Dopo aver avuto due figli durante una nuova unione, due decenni dopo, questo padre si è ritrovato recentemente a confrontarsi con una ripetuta manifestazione di buon senso infantile. “Uh, di certo non comincerà con la nostra città…” gli disse uno dei suoi amici. loro, preoccupati per un possibile attacco nucleare. In altre parole: se le cose non esplodono subito da queste parti, posso continuare ad armeggiare con il carrello di atterraggio del Millennium Falcon fuori dai Lego. Perché, infatti, laddove l’adulto si immergerà in una palude di informazioni angosciose da cui gli sarà difficile astrarre, al punto da oscurare tutta la sua vita quotidiana, il bambino ha questo raro potere di essere a diretto contatto con ciò che sta accadendo e per poter, il secondo dopo, volare via interamente verso mondi immaginari.
“Abbiamo parlato della guerra con mio figlio, mi ha raccontato questa mamma via sms dalle pendici dei Vosgi. Non ha cercato di capire le cause. Soprattutto, voleva essere rassicurato che la guerra non era nel suo Paese. E poi il papà di uno dei suoi compagni di scuola è russo. Quindi abbiamo parlato del fatto che i russi come popolo non sono “cattivi”, che possono anche essere scontenti di questa guerra. …. Se dobbiamo parlare di ciò che accade ai bambini, è proprio perché i loro modi particolari, bizzarri, poetici di vedere il mondo sono infatti parte di un contesto reale, e in contrasto con esso.
Danno collaterale
Tendiamo a dimenticarlo, ma il bambino (un concetto onnicomprensivo che copre diverse realtà dell’età e dell’ambiente socio-culturale) è, proprio come l’adulto, un soggetto di storia, come lo specialista della seconda guerra mondiale Eric Alary, nel suo eccellente libro Histoire des enfants.
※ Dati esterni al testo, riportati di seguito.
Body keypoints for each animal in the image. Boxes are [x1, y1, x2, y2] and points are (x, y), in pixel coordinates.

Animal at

Dal 1890 ai giorni nostri (Passati composti, 336 pagine, 23 euro): “L’infanzia, come ci piace immaginarla, è fatta di sogni e giochi, canti e filastrocche. Ma i giochi di biglie, nascondino e campana, dipendono dal loro tempo, dalle questioni politiche, dal progresso medico e industriale, dall’evoluzione della società e dagli eventi storici. (…) I bambini e l’infanzia sono infatti costruiti in una storia globale, ma anche una storia a sé stante. »
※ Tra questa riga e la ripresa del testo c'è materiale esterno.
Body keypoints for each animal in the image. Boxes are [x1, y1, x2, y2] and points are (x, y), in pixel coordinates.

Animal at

Oggi vediamo ancora una volta che la guerra non è solo un’attività barbarica tra adulti più o meno consenzienti, ma anche questa assurdità la cui arbitrarietà si misura con il metro del danno collaterale prodotto sui più giovani, sul loro corpo, sulla loro psiche, la loro innocenza. Durante il suo discorso in videoconferenza al Parlamento europeo il 1 marzo, il presidente ucraino Volodymyr Zelensky ha rivolto un discorso al triste maestro del Cremlino e ai suoi soldatini: “Vogliamo che i nostri figli vivano. Mi sembra giusto. Ieri sono morti sedici bambini. E ancora, il presidente Putin dirà: “Questa è un’operazione militare e stiamo attaccando le infrastrutture militari”. Dove sono i nostri figli? In quali fabbriche militari lavorano? Su quali missili? Forse stanno guidando carri armati? Hai ucciso sedici bambini!”